Ms Representation: Pataakha - A cracker of a film

This weekly column is a rumination on how women are portrayed in cinema and this week the author writes about Vishal Bharwaj’s 2018 film, Pataakha

Krupa Ge
   |   
@XpressCinema
   |   
Published: 04th June 2019

Pataakha, Vishal Bharwaj’s 2018 delightfully loud film about sibling rivalry, was perhaps his first one in a long time to receive very little buzz. Surprisingly so. Perhaps because of the disappointment of his Rangoon that preceded it. Pataakha, based on a short story — Do Behnein (Two Sisters) by Charan Singh Pathik — likens the rivalry between two daughters of a mother to the rivalry between India and Pakistan, and their inability to find happiness unless they are fighting each other. 

Looking beyond the commonplace symbolism of portraying countries as ‘mother’ or ‘daughter’ figures, there’s a lot to love in Pataakha. Starring Radhika Madan, who was brilliant in Mard Ko Dard Nahin Hota recently, as Champa or Badki, and Sanya Malhotra, who played Babita Kumari in Dangal and a quiet, charming and introverted Miloni in Photograph, as Genda alias Marigold alias Chutki, in superb, physical, and fun roles, Pataakha’s women are not your typical cinematic, village belle types. Their hair is unkempt, they are loud, smoke beedis, they fall in love and elope, and have dreams of their own — Badki wants to be a dairy owner and Chutki wants to be an English teacher.

Though the women in the film seem like marionettes at the hands of a man — their friend, confidant, and troublemaker Dipper (Sunil Grover), who rakes up fights between them for his entertainment, like the sage Narada — there is something about the cheeky Dipper that is disarming and likeable. He isn’t just trying to get them to fight, he is also there to help them on their way to chasing bliss. Their single father, Shanti Bhushan (Vijay Raaz) though is trying to get them to co-exist peacefully.
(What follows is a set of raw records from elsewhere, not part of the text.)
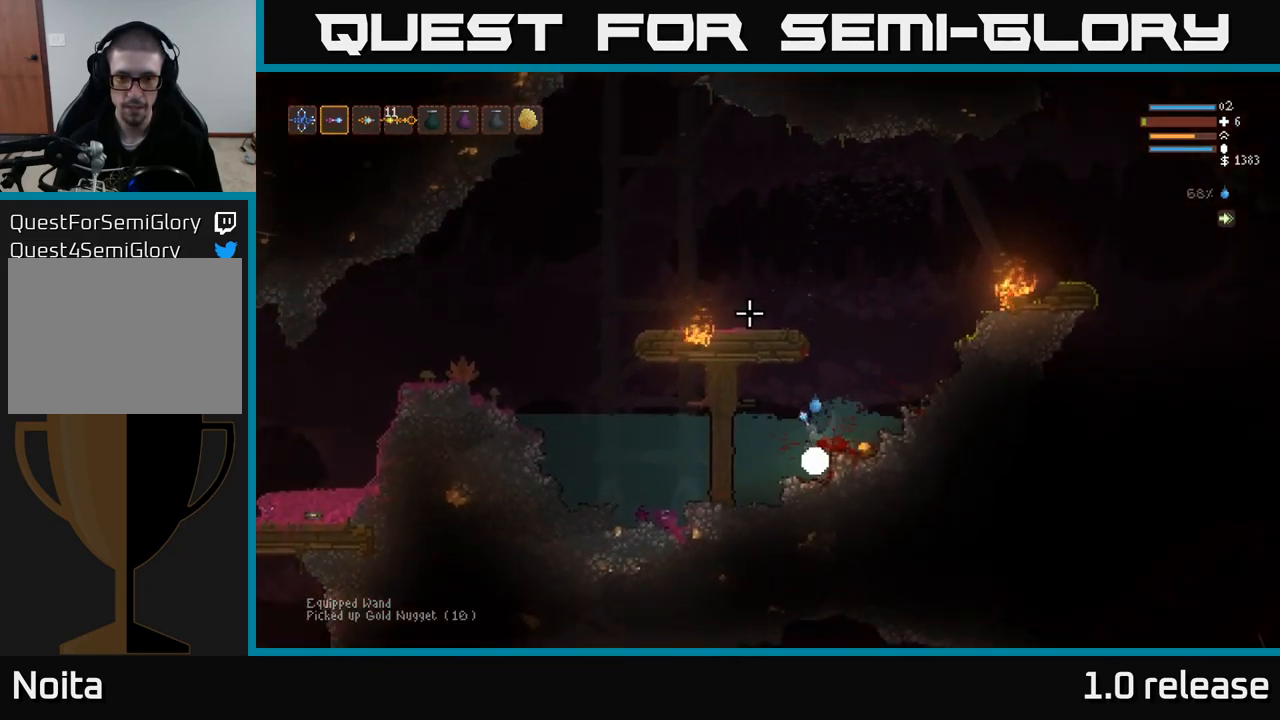
{"buttons": [], "left_stick": "down-right", "right_stick": "right", "events": [[17, "left_stick", "right"], [67, "L2", "down"], [100, "right_stick", "up-right"], [200, "L2", "up"], [233, "right_stick", "right"], [449, "left_stick", "down-right"]]}
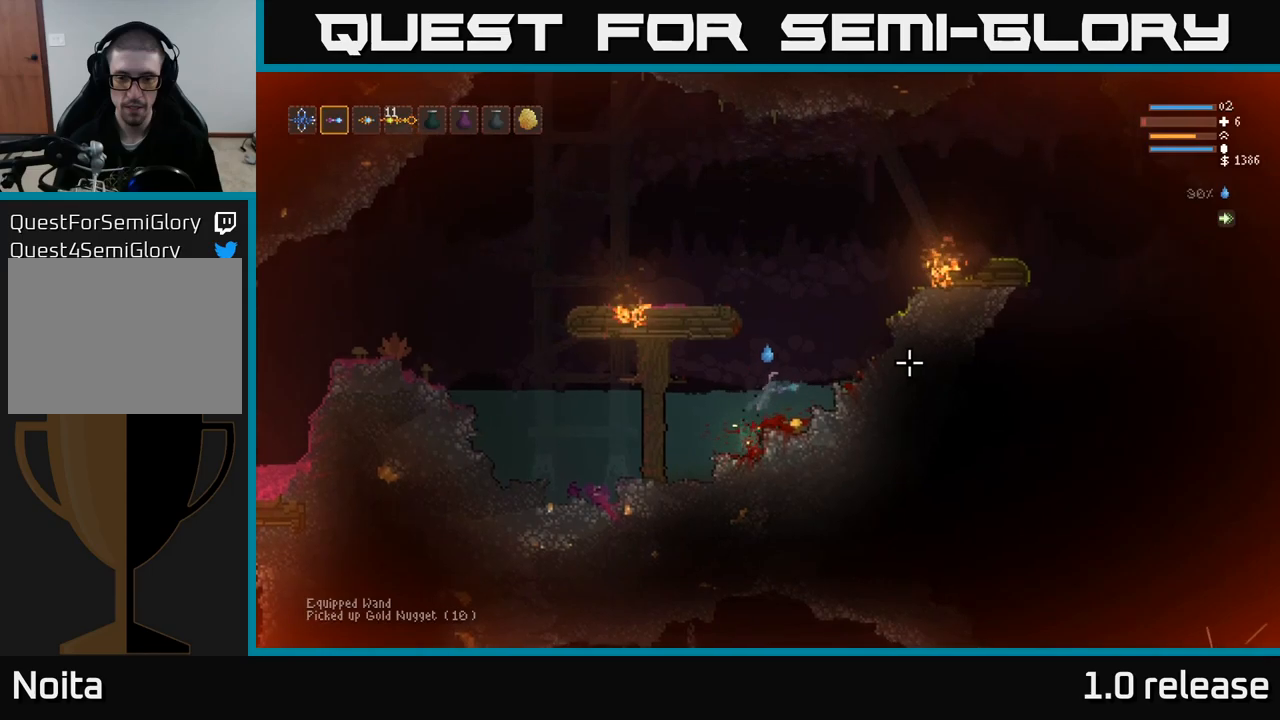
{"buttons": ["L2"], "left_stick": "up", "right_stick": "up-right", "events": [[50, "left_stick", "down"], [334, "right_stick", "up-right"], [367, "L2", "down"], [417, "left_stick", "up"]]}
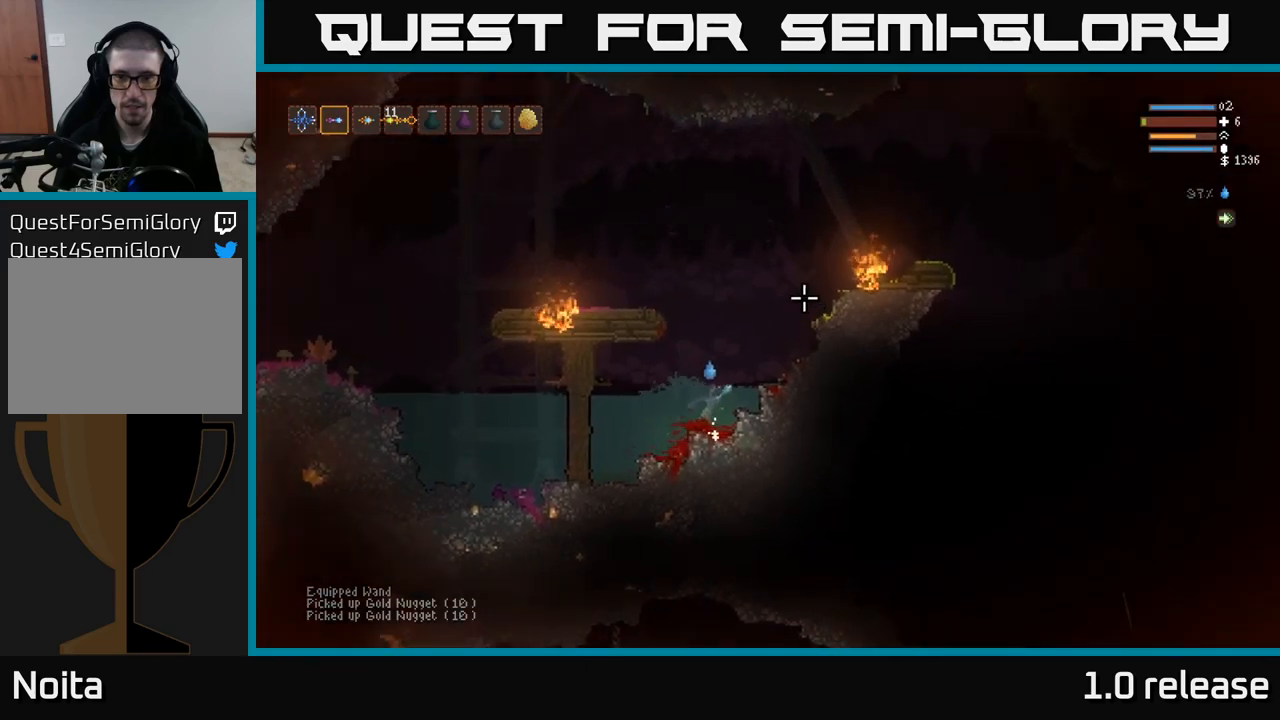
{"buttons": ["L2"], "left_stick": "center", "right_stick": "up-right", "events": [[50, "left_stick", "right"], [400, "left_stick", "center"]]}
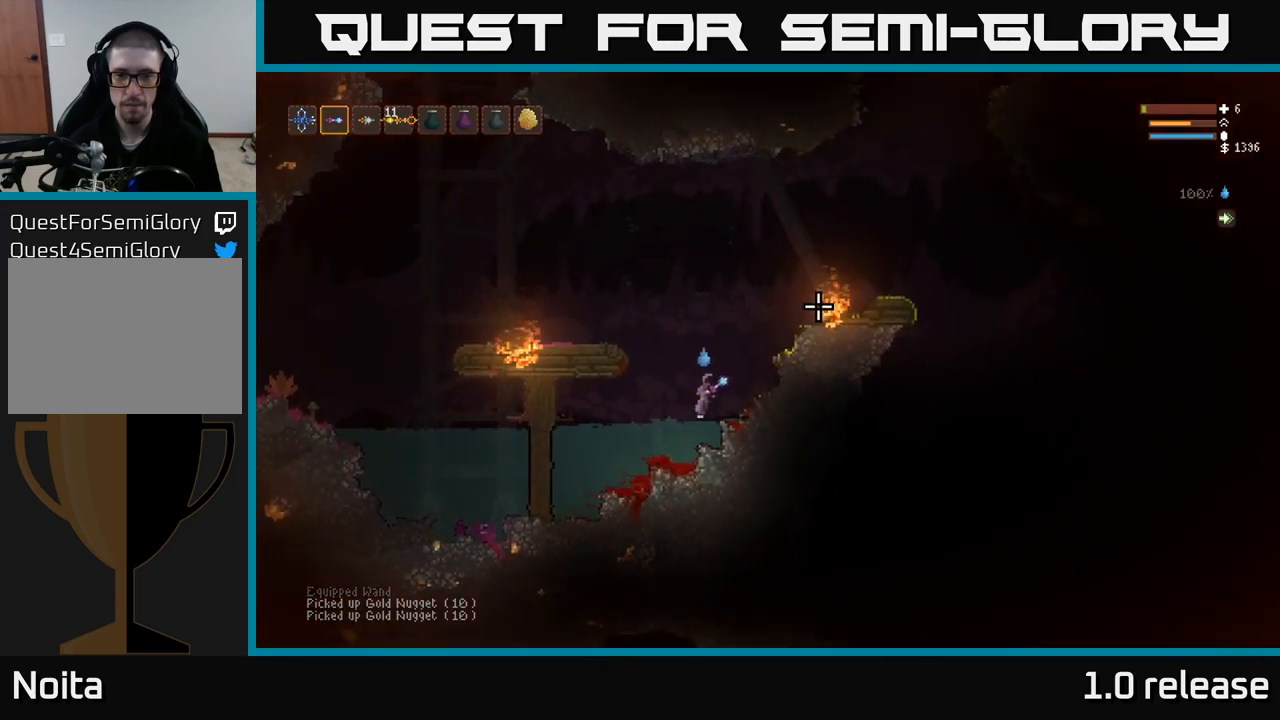
{"buttons": ["L2"], "left_stick": "up-right", "right_stick": "up-right", "events": [[200, "left_stick", "right"], [400, "left_stick", "up-right"]]}
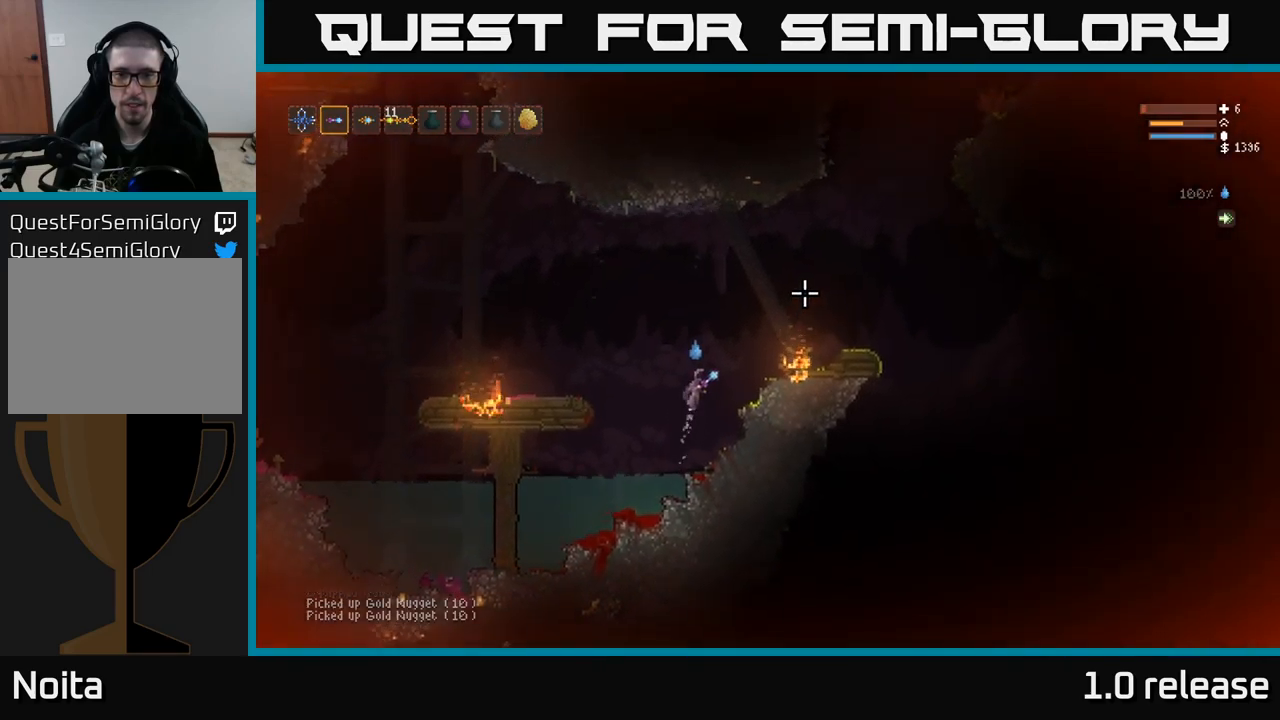
{"buttons": ["L2"], "left_stick": "right", "right_stick": "up-right", "events": [[67, "left_stick", "right"]]}
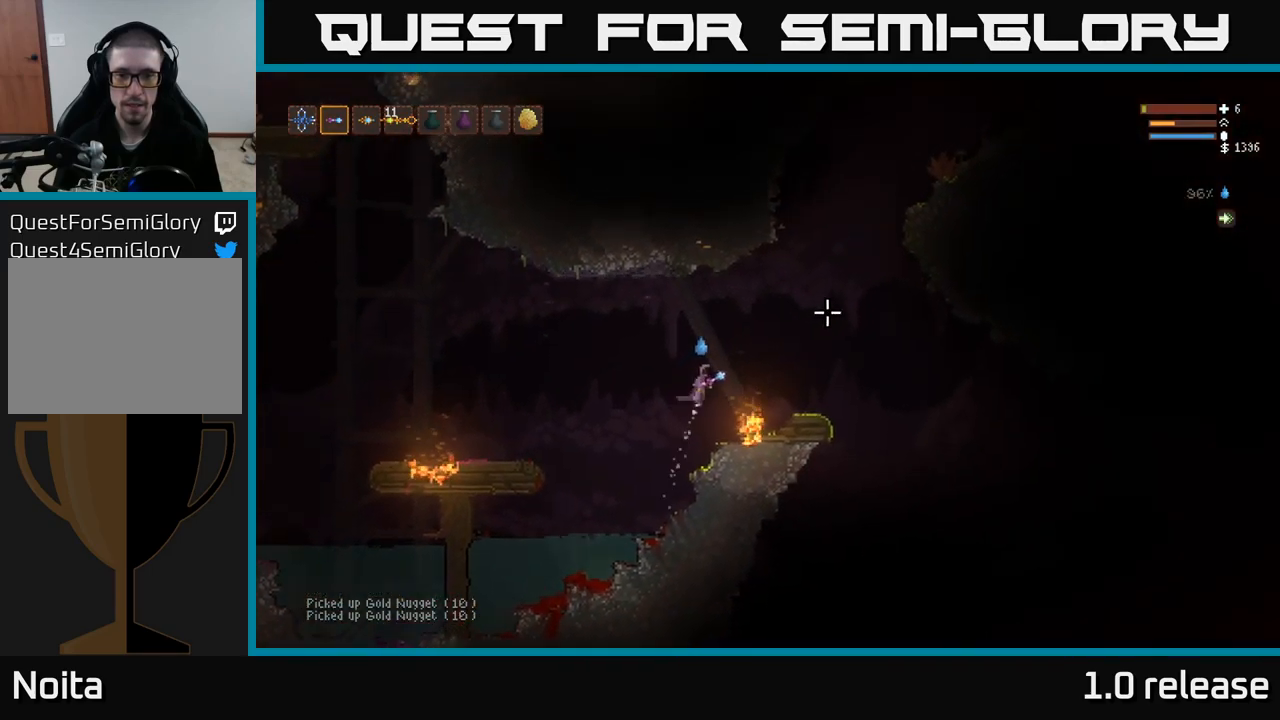
{"buttons": [], "left_stick": "right", "right_stick": "down-right", "events": [[17, "right_stick", "right"], [84, "L2", "up"], [217, "right_stick", "down-right"]]}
Pataakha is the voice of the brat let loose. Its women run and yell, hit each other, swear, call each other names, make mistakes, and chase happiness. They are unabashedly passionate about listening to no one but their own selves. The two siblings are constantly at war, but as siblings do, are also always keeping an eye on each other, trying to outdo or copy one another. When Chutki hides a beedi in her bag, Badki steals it and smokes it in private. When Chutki finds a boyfriend, Badki too finds herself one. They are also fairly evil to each other. Badki elopes, leaving Chutki to marry a ‘pervert’. Chutki too elopes only to find out that she is more tied up to her sister after marriage than before. 

After a lot of ups and some downs, the siblings have to face the fact that their peace actually lies in their rivalry. That without each other, they are lost. They can see nothing and say nothing, unless they are fighting each other.

I found myself laughing out loud many times while watching Pataakha. It is playful, low-stakes, harmless, amusing, good old-fashioned storytelling. Like a Hrishikesh Mukherjee film. On steroids. And the best part about the film is its leading women, on whom the story stays focused unwaveringly.